Tous le confirmeront, durant ma visite, matons comme détenus.
Je tire une cellule au hasard. La 213.
Ils sont trois, dans 10 m2. Les chiottes sans porte, juste un drap qu’on tire : « On n’a même pas d’eau chaude dans le lavabo ! C’est quoi, ici ? C’est le Moyen-âge ? » Un Moyen-âge avec écrans, alors, la télé, la console de jeux…
« Vous êtes là depuis combien de temps ?
— Un an, et pour encore un an.
— Vous préparez votre sortie ?
— J’ai vue le SPIP, le conseiller d’insertion, une fois, il y a six mois. Mais il ne m’a rien proposé, j’ai pas de projet, j’ai rien, y a jamais de place.
— Vous avez demandé quoi ?
— Tout. Auxi peinture, auxi cuisine, auxi polyvalence…
— Et des formations ?
— Pareil, j’ai postulé à tout, au début de ma peine : bâtiment, électricité, déchetterie… Je suis sur liste d’attente pour le CAP première année.

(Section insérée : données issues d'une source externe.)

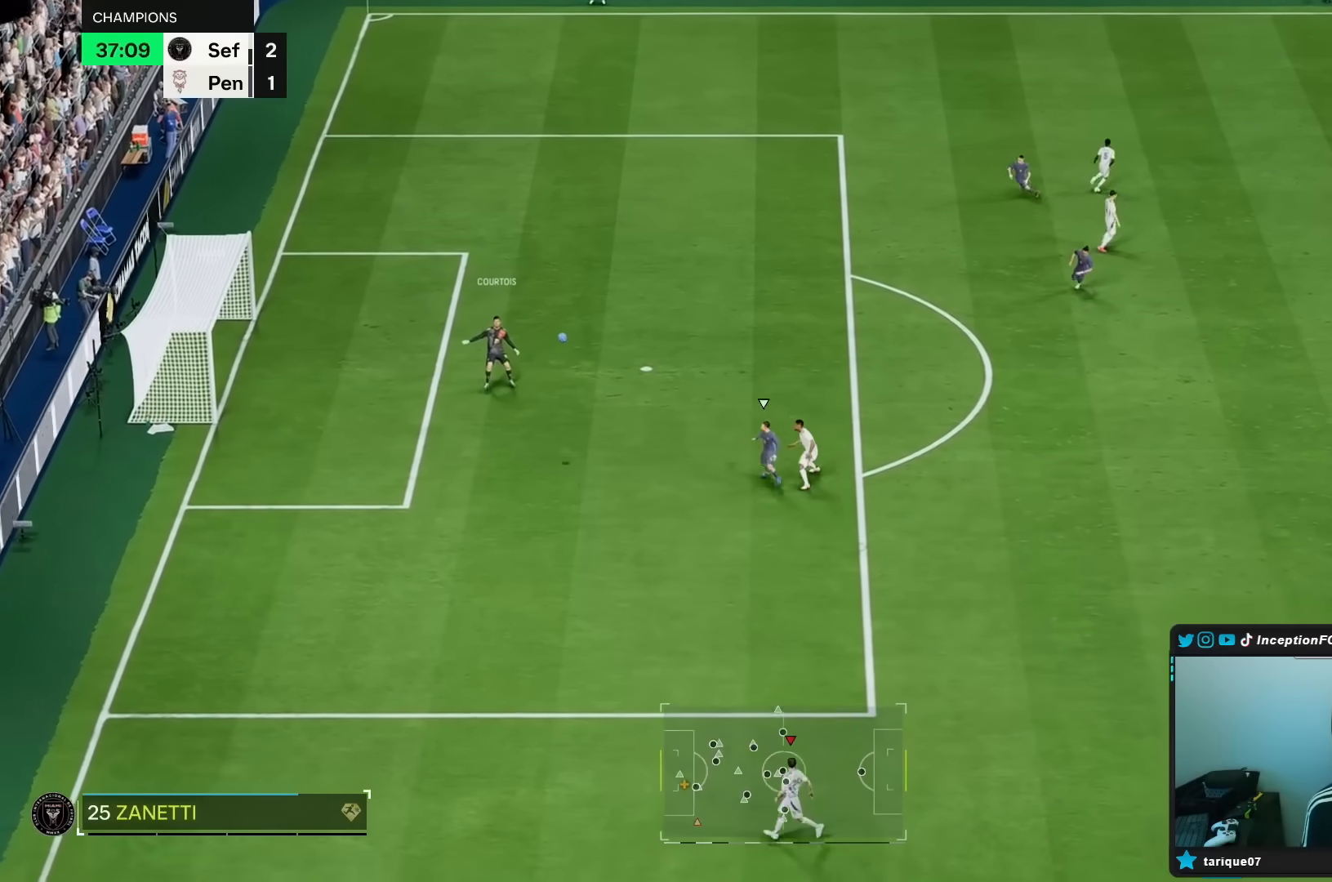
{"buttons": [], "left_stick": "right", "right_stick": "center", "events": [[217, "left_stick", "up-right"], [300, "left_stick", "right"]]}
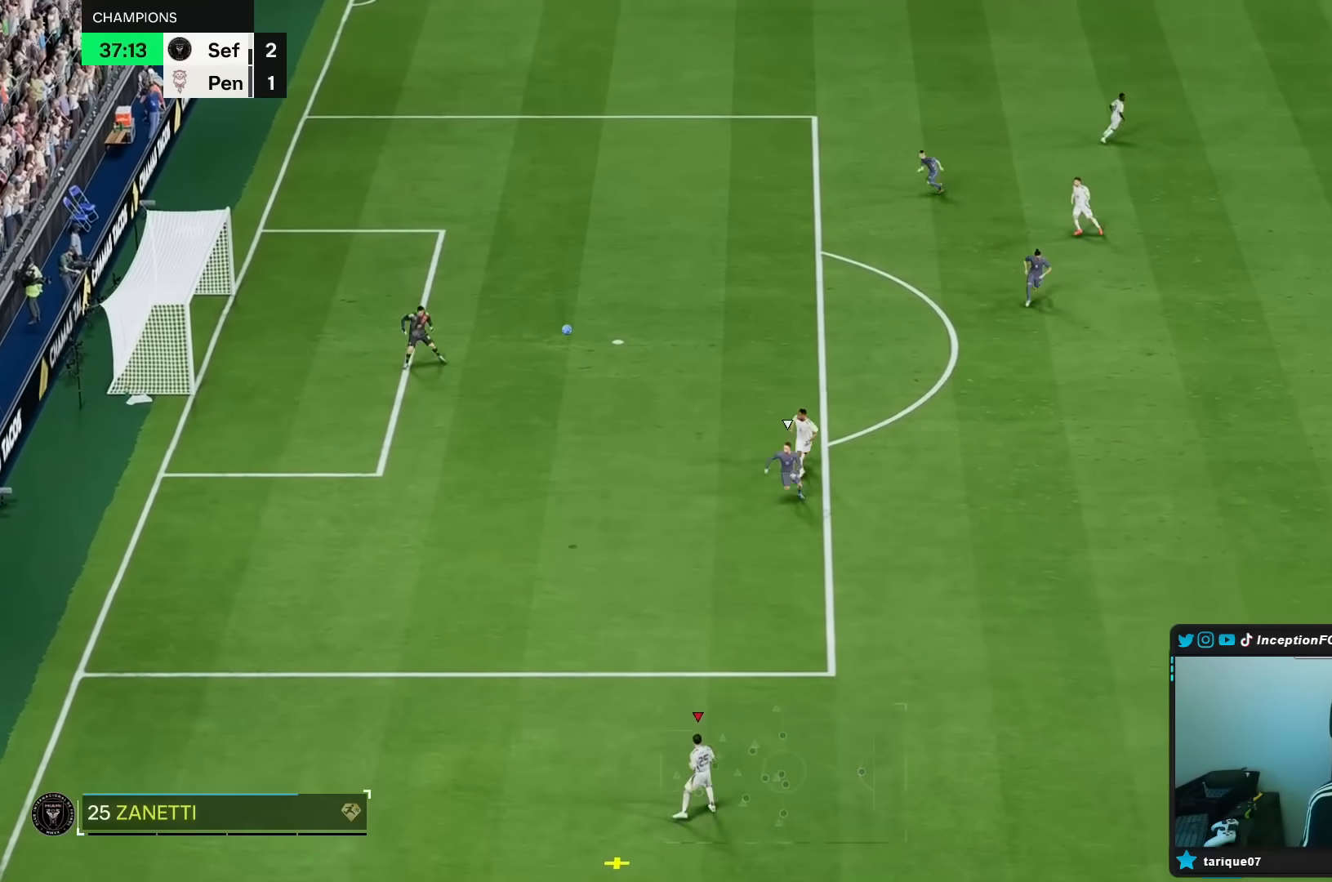
{"buttons": ["R1"], "left_stick": "right", "right_stick": "center", "events": [[500, "R1", "down"]]}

— Dehors, ça vous inquiète ?
— Je vais sortir avec 20 €, comment je vais faire pour me réinsérer ? J’ai pas de logement, pas de boulot… Je vais recommencer, tout simplement. La dernière fois, ils m’ont envoyé vers un CHRS, un centre social, avec des alcooliques et tout. Et sans travail. En un an de prison, tout ce que j’ai appris, c’est la position du soleil ! Ouais, ils m’ont donné des cours de yoga ! »
Ça ne suffit pas, apparemment, pour la zénitude.
À la sortie, le maton CGT tempère : « Des formations, il y en a. Mais les gars ne veulent plus se lever. Avant, le matin, ils devaient faire leur lit, s’activer un peu. Aujourd’hui, c’est fini.
— Qu’est-ce qui a changé ?
— La télé. Ils n’avaient droit qu’à une certaine heure, maintenant c’est toute la journée. Plus la console, ils n’arrêtent jamais. En fait, ils prolongent le mode de vie qu’ils ont dehors.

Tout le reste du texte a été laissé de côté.